The Uzbek Service had also followed YouTube’s fair-use policies strictly — the images used were important to the reporting and analysis of Mirziyoev’s policies.

The private Canada-based Agency of Internet rights later removed the claim, describing it as “an error.” The reinstated video currently has more than 1.7 million views.

In the meantime, several Telegram channels and social-media accounts under state security control are spreading videos that accuse the Uzbek Service of conspiring against the state and advocating for LGBT communities in Uzbekistan, where homosexuality remains illegal.

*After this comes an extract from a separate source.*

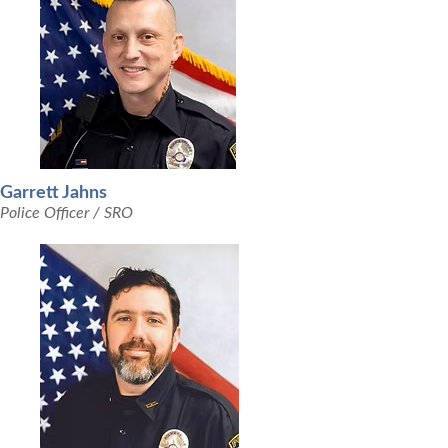
Garrett Jahns
Police Officer / SRO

On July 9, during the live video coverage of the presidential election by the Uzbek Service, hundreds of trolls launched attacks against the service on various social-media platforms.

On July 10, a police officer visited the home of a blogger, Sirojiddin Muhammad, in Andijan, and in the presence of Muhammad’s parents, demanded that he remove his comment on Facebook regarding the Uzbek Service’s investigation. Muhammad complied with the request.

In response to the government-backed campaign to discredit and further censor RFE/RL’s Uzbek Service, which is not permanently accredited in Uzbekistan, RFE/RL issued the following statement by its acting president, Dr. Jeffrey Gedmin.

“Rather than engage with honest reporting, Uzbek authorities are retaliating against our journalists with a malicious intimidation campaign and increased censorship. Our history has shown that when our audiences want trusted information, they will seek it out, often in greater numbers than before.”